### Goal of the exercise
Only the text belongs in the copy. Transcribe the data exactly and drop any pictures.

### Dataset entries
▬▬▬▬▬▬
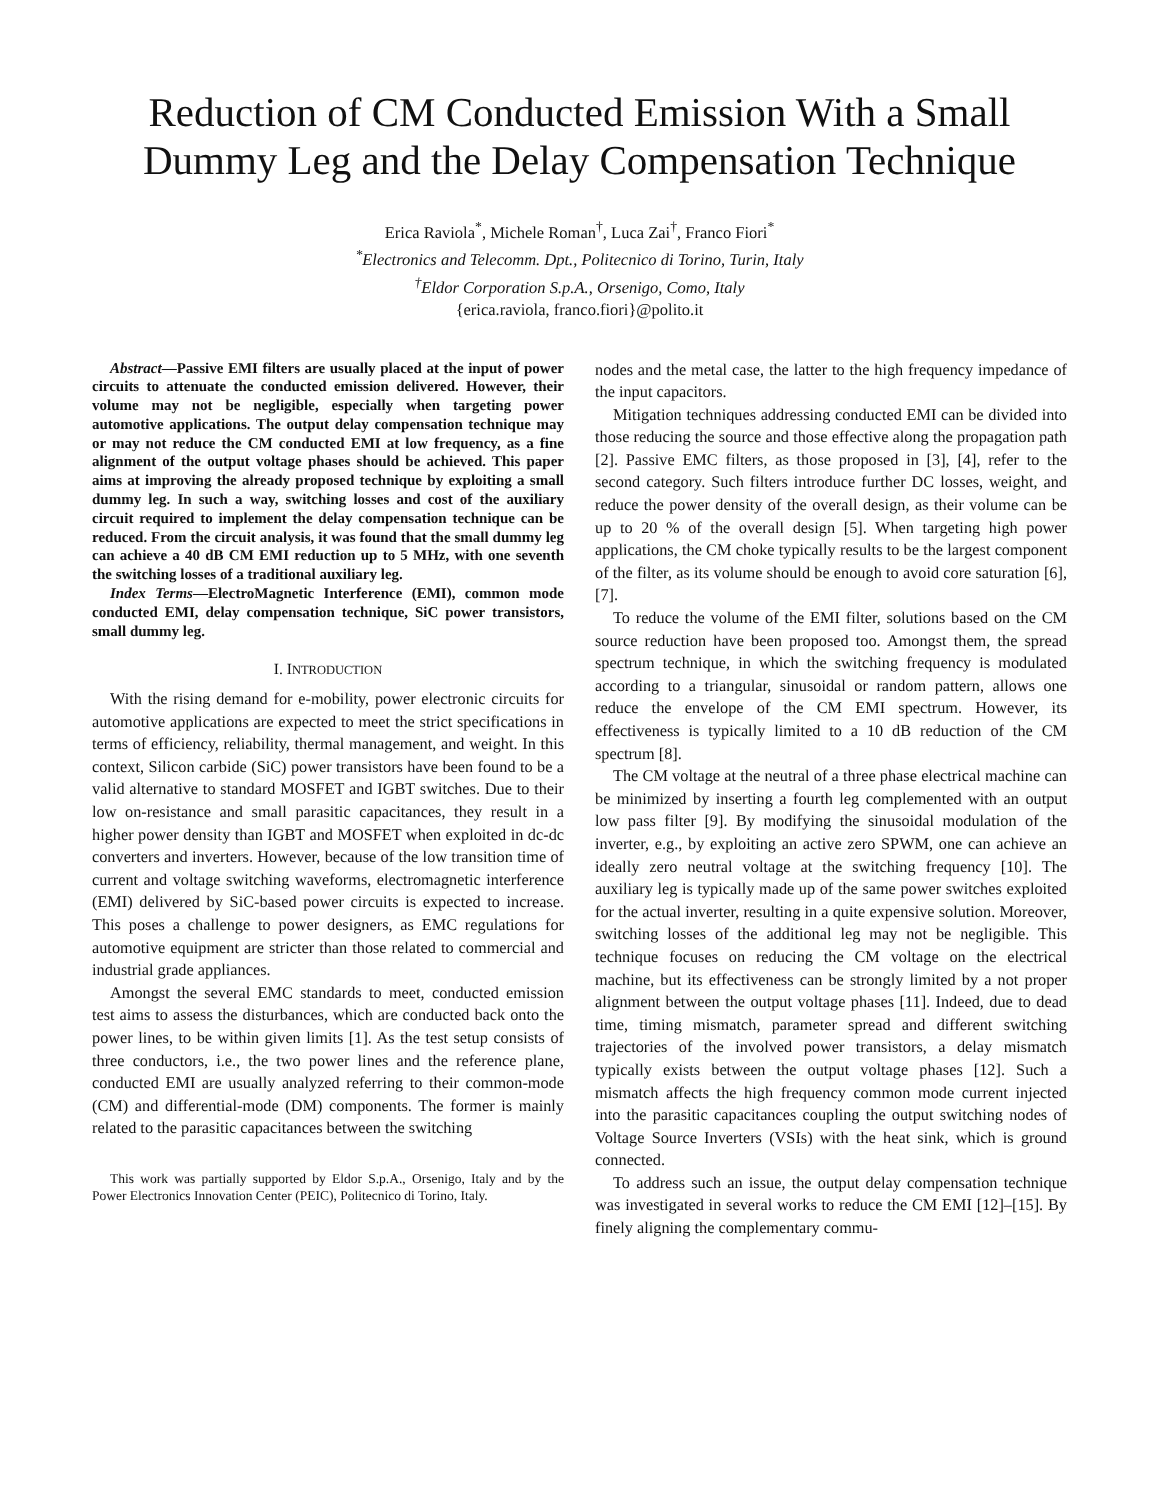Reduction of CM Conducted Emission With a Small Dummy Leg and the Delay Compensation Technique
Erica Raviola<sup>*</sup>, Michele Roman<sup>†</sup>, Luca Zai<sup>†</sup>, Franco Fiori<sup>*</sup>
<sup>*</sup> Electronics and Telecomm. Dpt., Politecnico di Torino, Turin, Italy
<sup>†</sup> Eldor Corporation S.p.A., Orsenigo, Como, Italy
{erica.raviola, franco.fiori}@polito.it
Abstract—Passive EMI filters are usually placed at the input of power circuits to attenuate the conducted emission delivered. However, their volume may not be negligible, especially when targeting power automotive applications. The output delay compensation technique may or may not reduce the CM conducted EMI at low frequency, as a fine alignment of the output voltage phases should be achieved. This paper aims at improving the already proposed technique by exploiting a small dummy leg. In such a way, switching losses and cost of the auxiliary circuit required to implement the delay compensation technique can be reduced. From the circuit analysis, it was found that the small dummy leg can achieve a 40 dB CM EMI reduction up to 5 MHz, with one seventh the switching losses of a traditional auxiliary leg.
Index Terms—ElectroMagnetic Interference (EMI), common mode conducted EMI, delay compensation technique, SiC power transistors, small dummy leg.
I. INTRODUCTION
With the rising demand for e-mobility, power electronic circuits for automotive applications are expected to meet the strict specifications in terms of efficiency, reliability, thermal management, and weight. In this context, Silicon carbide (SiC) power transistors have been found to be a valid alternative to standard MOSFET and IGBT switches. Due to their low on-resistance and small parasitic capacitances, they result in a higher power density than IGBT and MOSFET when exploited in dc-dc converters and inverters. However, because of the low transition time of current and voltage switching waveforms, electromagnetic interference (EMI) delivered by SiC-based power circuits is expected to increase. This poses a challenge to power designers, as EMC regulations for automotive equipment are stricter than those related to commercial and industrial grade appliances.
Amongst the several EMC standards to meet, conducted emission test aims to assess the disturbances, which are conducted back onto the power lines, to be within given limits [1]. As the test setup consists of three conductors, i.e., the two power lines and the reference plane, conducted EMI are usually analyzed referring to their common-mode (CM) and differential-mode (DM) components. The former is mainly related to the parasitic capacitances between the switching
This work was partially supported by Eldor S.p.A., Orsenigo, Italy and by the Power Electronics Innovation Center (PEIC), Politecnico di Torino, Italy.
nodes and the metal case, the latter to the high frequency impedance of the input capacitors.
Mitigation techniques addressing conducted EMI can be divided into those reducing the source and those effective along the propagation path [2]. Passive EMC filters, as those proposed in [3], [4], refer to the second category. Such filters introduce further DC losses, weight, and reduce the power density of the overall design, as their volume can be up to 20 % of the overall design [5]. When targeting high power applications, the CM choke typically results to be the largest component of the filter, as its volume should be enough to avoid core saturation [6], [7].
To reduce the volume of the EMI filter, solutions based on the CM source reduction have been proposed too. Amongst them, the spread spectrum technique, in which the switching frequency is modulated according to a triangular, sinusoidal or random pattern, allows one reduce the envelope of the CM EMI spectrum. However, its effectiveness is typically limited to a 10 dB reduction of the CM spectrum [8].
The CM voltage at the neutral of a three phase electrical machine can be minimized by inserting a fourth leg complemented with an output low pass filter [9]. By modifying the sinusoidal modulation of the inverter, e.g., by exploiting an active zero SPWM, one can achieve an ideally zero neutral voltage at the switching frequency [10]. The auxiliary leg is typically made up of the same power switches exploited for the actual inverter, resulting in a quite expensive solution. Moreover, switching losses of the additional leg may not be negligible. This technique focuses on reducing the CM voltage on the electrical machine, but its effectiveness can be strongly limited by a not proper alignment between the output voltage phases [11]. Indeed, due to dead time, timing mismatch, parameter spread and different switching trajectories of the involved power transistors, a delay mismatch typically exists between the output voltage phases [12]. Such a mismatch affects the high frequency common mode current injected into the parasitic capacitances coupling the output switching nodes of Voltage Source Inverters (VSIs) with the heat sink, which is ground connected.
To address such an issue, the output delay compensation technique was investigated in several works to reduce the CM EMI [12]–[15]. By finely aligning the complementary commu-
▬▬▬▬▬▬
### Your solution
Reduction of CM Conducted Emission With a Small Dummy Leg and the Delay Compensation Technique
Erica Raviola<sup>*</sup>, Michele Roman<sup>†</sup>, Luca Zai<sup>†</sup>, Franco Fiori<sup>*</sup>
<sup>*</sup> Electronics and Telecomm. Dpt., Politecnico di Torino, Turin, Italy
<sup>†</sup> Eldor Corporation S.p.A., Orsenigo, Como, Italy
{erica.raviola, franco.fiori}@polito.it
Abstract—Passive EMI filters are usually placed at the input of power circuits to attenuate the conducted emission delivered. However, their volume may not be negligible, especially when targeting power automotive applications. The output delay compensation technique may or may not reduce the CM conducted EMI at low frequency, as a fine alignment of the output voltage phases should be achieved. This paper aims at improving the already proposed technique by exploiting a small dummy leg. In such a way, switching losses and cost of the auxiliary circuit required to implement the delay compensation technique can be reduced. From the circuit analysis, it was found that the small dummy leg can achieve a 40 dB CM EMI reduction up to 5 MHz, with one seventh the switching losses of a traditional auxiliary leg.
Index Terms—ElectroMagnetic Interference (EMI), common mode conducted EMI, delay compensation technique, SiC power transistors, small dummy leg.
I. INTRODUCTION
With the rising demand for e-mobility, power electronic circuits for automotive applications are expected to meet the strict specifications in terms of efficiency, reliability, thermal management, and weight. In this context, Silicon carbide (SiC) power transistors have been found to be a valid alternative to standard MOSFET and IGBT switches. Due to their low on-resistance and small parasitic capacitances, they result in a higher power density than IGBT and MOSFET when exploited in dc-dc converters and inverters. However, because of the low transition time of current and voltage switching waveforms, electromagnetic interference (EMI) delivered by SiC-based power circuits is expected to increase. This poses a challenge to power designers, as EMC regulations for automotive equipment are stricter than those related to commercial and industrial grade appliances.
Amongst the several EMC standards to meet, conducted emission test aims to assess the disturbances, which are conducted back onto the power lines, to be within given limits [1]. As the test setup consists of three conductors, i.e., the two power lines and the reference plane, conducted EMI are usually analyzed referring to their common-mode (CM) and differential-mode (DM) components. The former is mainly related to the parasitic capacitances between the switching
This work was partially supported by Eldor S.p.A., Orsenigo, Italy and by the Power Electronics Innovation Center (PEIC), Politecnico di Torino, Italy.
nodes and the metal case, the latter to the high frequency impedance of the input capacitors.
Mitigation techniques addressing conducted EMI can be divided into those reducing the source and those effective along the propagation path [2]. Passive EMC filters, as those proposed in [3], [4], refer to the second category. Such filters introduce further DC losses, weight, and reduce the power density of the overall design, as their volume can be up to 20 % of the overall design [5]. When targeting high power applications, the CM choke typically results to be the largest component of the filter, as its volume should be enough to avoid core saturation [6], [7].
To reduce the volume of the EMI filter, solutions based on the CM source reduction have been proposed too. Amongst them, the spread spectrum technique, in which the switching frequency is modulated according to a triangular, sinusoidal or random pattern, allows one reduce the envelope of the CM EMI spectrum. However, its effectiveness is typically limited to a 10 dB reduction of the CM spectrum [8].
The CM voltage at the neutral of a three phase electrical machine can be minimized by inserting a fourth leg complemented with an output low pass filter [9]. By modifying the sinusoidal modulation of the inverter, e.g., by exploiting an active zero SPWM, one can achieve an ideally zero neutral voltage at the switching frequency [10]. The auxiliary leg is typically made up of the same power switches exploited for the actual inverter, resulting in a quite expensive solution. Moreover, switching losses of the additional leg may not be negligible. This technique focuses on reducing the CM voltage on the electrical machine, but its effectiveness can be strongly limited by a not proper alignment between the output voltage phases [11]. Indeed, due to dead time, timing mismatch, parameter spread and different switching trajectories of the involved power transistors, a delay mismatch typically exists between the output voltage phases [12]. Such a mismatch affects the high frequency common mode current injected into the parasitic capacitances coupling the output switching nodes of Voltage Source Inverters (VSIs) with the heat sink, which is ground connected.
To address such an issue, the output delay compensation technique was investigated in several works to reduce the CM EMI [12]–[15]. By finely aligning the complementary commu-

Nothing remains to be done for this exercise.